I was confused and embarrassed. Though I didn’t have the language for it then, I think this was the first time I experienced shame. It was my Pecola Breedlove moment. But instead of praying for blue eyes, I crawled into a whitewashed exoskeleton that I would only take off when crossing the threshold into my home, where black was a beautiful thing to be.

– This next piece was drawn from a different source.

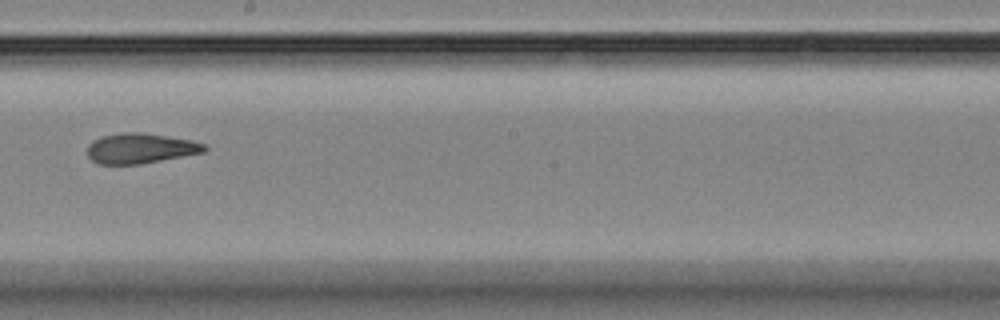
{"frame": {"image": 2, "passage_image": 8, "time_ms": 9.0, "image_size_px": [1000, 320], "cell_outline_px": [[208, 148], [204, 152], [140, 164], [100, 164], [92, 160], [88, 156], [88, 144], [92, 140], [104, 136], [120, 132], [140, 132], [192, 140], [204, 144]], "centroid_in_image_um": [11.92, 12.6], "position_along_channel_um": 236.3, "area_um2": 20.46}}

There were times I went to great lengths to avoid again being seen as too black to be worthy of a role in the world. Like the time I stood in front of my mostly white 8th grade history class and told them that my family was from Trinidad & Tobago because I was too ashamed to say that I could only trace as far back as Louisiana and Alabama before the story faded to black. I knew my white classmates would proudly pass around framed photos of their European family crests, and share boot-strapping stories about how their great-great-grandfather came to America from Ireland or Poland or Scandinavia with 43 dollars and a dream. I knew I would just want to disappear, but since that wasn’t possible, I settled for the next best thing—I lied.

I lied to survive that moment. A silly middle school social studies project. I had yet to acquire the spiritual or emotional tools needed to stand in front of a group of white peers and verbalize a painful personal truth that was only true because I was black in America.

So I relinquished control of my narrative. I let the contract linger.

It took me many years to fully shed that exoskeleton and live in my own skin. To be honest, the current upheaval and tension in our society has caused me to reflect on what un-shed particles I might still be wearing. I’m still processing that.

Needless to say, no one individual created the contract. And it is not conjured up by every white person when they encounter a black person in public. The contract is ubiquitous. It is a deceitful thread woven deeply into the fabric of American culture. Branded into our psyche by the sins of our past. It’s just in the air.

In America, racism is just in the air. It’s a caustic pollutant that has gone unseen and unaddressed for centuries. But it has now been exposed by the actions of a woman who felt threatened by a black man who was doing what is probably the least threatening public activity a person can engage in.

The question now is, how will we address it? The first step, in a manner of speaking, is to sift through the paperwork, confess our complicity, and erase our names from the contract. I choose to do this work through honest prayer, writing, and courageous conversation. I encourage you to find your ways of sifting, confessing, and erasing. They may look different than mine.

At the end of Christian Cooper’s video of his encounter with Amy, she finally leashes her dog. And just before he stops recording, you hear him say calmly, “Thank you.”

I echo that sentiment.

Thank you, Amy Cooper. Thank you for exposing the bitter fruit of implicit racial bias. Thank you for revealing the invisible contract. And thank you for leashing your dog.